# LISTED RECORDS

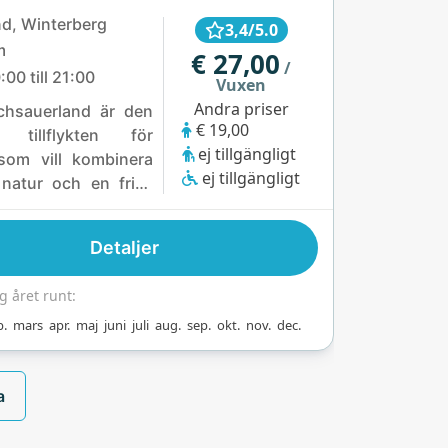
lturer genom
nd, Winterberg
3,4/5.0
öna skogar. De små
m
€ 27,00
/
fa djur på gården,
:00 till 21:00
Vuxen
inns till och med ett
Andra priser
chsauerland är den
 total avkoppling.
€ 19,00
a tillflykten för
r Heide samlar allt
ej tillgängligt
 som vill kombinera
lj behöver: natur,
ej tillgängligt
 natur och en frisk
r och massor av
ft. Inbäddat i de
som väntar på att
kullarna i Tysklands
Detaljer
nd-region, omges
ärla från Center
g året runt:
v skogar och dalar
b.
mars
apr.
maj
juni
juli
aug.
sep.
okt.
nov.
dec.
rvandlar varje
 eller cykeltur till
skön flykt. Mysiga
a
ch bergsvibbar gör
 känns som ett hem
 – fast med mycket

# DIRECTIONS FOR THIS TASK
Please write out every record above exactly, but leave the pictures out.

# PROBLEM SOLUTION
lturer genom
nd, Winterberg
3,4/5.0
öna skogar. De små
m
€ 27,00
/
fa djur på gården,
:00 till 21:00
Vuxen
inns till och med ett
Andra priser
chsauerland är den
 total avkoppling.
€ 19,00
a tillflykten för
r Heide samlar allt
ej tillgängligt
 som vill kombinera
lj behöver: natur,
ej tillgängligt
 natur och en frisk
r och massor av
ft. Inbäddat i de
som väntar på att
kullarna i Tysklands
Detaljer
nd-region, omges
ärla från Center
g året runt:
v skogar och dalar
b.
mars
apr.
maj
juni
juli
aug.
sep.
okt.
nov.
dec.
rvandlar varje
 eller cykeltur till
skön flykt. Mysiga
a
ch bergsvibbar gör
 känns som ett hem
 – fast med mycket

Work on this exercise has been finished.